In other words, blowjobs are immoral. Hand jobs are immoral. Frottage is immoral. Hell, go to your favorite porn site, click on “categories”, and cross out everything except “creampie”.

Feser’s moral code is remarkable in that it seems to take little or no account of what a person wants; it places a fairly low value on personal freedom. You shouldn’t use your sex organs just for fun because someone else designed them for reproduction:

Nature has set for us certain ends, and the natural law enjoins on us the pursuit of those end. [p. 147]

It’s also remarkable how many hoops he’s willing to jump through to justify doing the things he likes, while condemning the things he doesn’t like: on one hand, he considers slavery to be immoral, as we all do. But Aristotle, on whose ideas he basis his moral system, endorsed “natural slavery”. He gerrymanders his way out of this dilemma the same way that so many apologists do, by saying that slavery as endorsed by Aristotle (or Old Testament Hebrews, in the case of other apologists) was very different from that practiced in the antebellum south. In other words, it’s not intrinsically wrong to own another human being as property; it’s just that Americans did it wrong. (See p. 147 and endnote 9.) Ditto polygamy, which permeates the Bible, on p. 151.

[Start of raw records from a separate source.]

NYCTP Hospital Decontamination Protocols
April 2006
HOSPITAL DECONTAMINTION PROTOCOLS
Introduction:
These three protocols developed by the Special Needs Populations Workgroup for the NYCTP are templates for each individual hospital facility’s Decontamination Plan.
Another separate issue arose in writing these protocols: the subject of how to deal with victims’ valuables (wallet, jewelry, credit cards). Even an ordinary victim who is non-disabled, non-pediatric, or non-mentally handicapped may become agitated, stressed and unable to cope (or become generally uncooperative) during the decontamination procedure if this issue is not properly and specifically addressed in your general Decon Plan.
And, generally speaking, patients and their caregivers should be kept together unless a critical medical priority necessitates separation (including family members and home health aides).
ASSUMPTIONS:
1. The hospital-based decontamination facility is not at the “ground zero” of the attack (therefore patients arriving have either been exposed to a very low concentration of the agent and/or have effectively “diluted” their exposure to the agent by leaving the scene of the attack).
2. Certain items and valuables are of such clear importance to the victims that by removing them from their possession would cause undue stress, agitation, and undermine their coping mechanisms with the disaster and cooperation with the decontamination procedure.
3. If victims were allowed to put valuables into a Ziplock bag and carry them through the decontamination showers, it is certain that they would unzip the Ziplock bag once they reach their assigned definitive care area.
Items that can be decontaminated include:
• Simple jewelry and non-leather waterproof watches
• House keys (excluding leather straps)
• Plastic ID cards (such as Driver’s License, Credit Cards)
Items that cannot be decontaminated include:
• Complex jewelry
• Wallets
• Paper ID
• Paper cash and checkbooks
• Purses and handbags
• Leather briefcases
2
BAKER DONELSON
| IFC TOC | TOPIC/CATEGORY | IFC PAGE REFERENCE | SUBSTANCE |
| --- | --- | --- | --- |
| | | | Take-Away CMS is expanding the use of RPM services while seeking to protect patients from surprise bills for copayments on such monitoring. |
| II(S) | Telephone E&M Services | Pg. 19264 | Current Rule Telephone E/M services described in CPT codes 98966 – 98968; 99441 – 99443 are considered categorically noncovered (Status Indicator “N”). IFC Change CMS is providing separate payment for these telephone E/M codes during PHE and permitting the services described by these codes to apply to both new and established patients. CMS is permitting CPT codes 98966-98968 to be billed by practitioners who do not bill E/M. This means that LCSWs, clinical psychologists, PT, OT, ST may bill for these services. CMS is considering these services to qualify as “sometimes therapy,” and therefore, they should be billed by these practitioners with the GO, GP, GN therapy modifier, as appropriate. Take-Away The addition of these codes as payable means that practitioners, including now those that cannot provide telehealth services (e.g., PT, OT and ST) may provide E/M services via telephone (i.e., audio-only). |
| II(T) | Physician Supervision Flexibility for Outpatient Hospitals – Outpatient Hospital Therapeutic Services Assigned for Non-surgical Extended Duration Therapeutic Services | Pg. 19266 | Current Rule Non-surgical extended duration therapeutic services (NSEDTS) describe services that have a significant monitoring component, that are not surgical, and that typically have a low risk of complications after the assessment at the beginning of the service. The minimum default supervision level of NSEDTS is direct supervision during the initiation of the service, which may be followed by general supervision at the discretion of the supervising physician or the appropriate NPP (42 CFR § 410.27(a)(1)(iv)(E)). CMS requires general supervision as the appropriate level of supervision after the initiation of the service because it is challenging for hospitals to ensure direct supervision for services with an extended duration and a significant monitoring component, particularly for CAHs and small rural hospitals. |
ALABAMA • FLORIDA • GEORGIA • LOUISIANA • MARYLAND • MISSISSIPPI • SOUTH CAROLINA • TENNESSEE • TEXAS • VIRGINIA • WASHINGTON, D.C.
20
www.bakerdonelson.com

If the penis is meant for ejaculation, and you’re only supposed to use organs for their intended use, then that would make peeing immoral. He gets around this by saying that the penis is designed for both ejaculation and urination, and that it’s only immoral to act against one of these functions (for instance, I’m guessing, by having a vasectomy). But then, that would imply that it’s not immoral to, say, have oral, non-procreative sex with your partner, as long as you retain the ability to have procreative sex at some other time. (I’m guessing that similar reasoning allows him to use his ears and nose to hold up his glasses without having to say penance.)

It’s also not immoral, he tells us (p. 148) for a sterile couple to marry, as long as their sex always ends with semen in a vagina. And no kinky stuff!

Finally, we get to his opinion on gay marriage:

The $64 question in recent years, of course, is: “Does natural law theory entail that homosexuals can’t marry?” […] they can marry someone of the opposite sex. What they can’t do is marry each other, no more than a heterosexual could marry someone of the same sex, and no more than a person could “marry” a goldfish, or a can of motor oil, or his own left foot. For the metaphysics underlying natural law theory entails that marriage is, not by human definition, but as an objective metaphysical fact determined by its final cause, inherently procreative, and thus inherently heterosexual. There is no such thing as “same-sex marriage” any more than there are round squares. Indeed, there is really no such thing as “sex” outside the context of sexual intercourse between a man and woman. Sodomy (whether homosexual or heterosexual) no more counts as “sex” than puking up a Quarter Pounder counts as eating; […] For if “same-sex marriage” is not contrary to nature, than [sic] nothing is; [p. 149]

In other words, reproduction involves sex, so Feser decrees that nothing you do with your genitals aside from trying to conceive counts as sex, and further defines marriage as being for sex. And this definition must on no account be changed! In short, Feser has come up with a rationale to pretend that his prejudices and opinions are objective facts.

There’s a bright side to the above: if nothing other than semen-in-vagina counts as sex, and if pornography is a depiction of sex acts, then nothing outside of the aforementioned “Creampie” category counts as sex, and whatever you masturbate to ouside of that category isn’t pornography.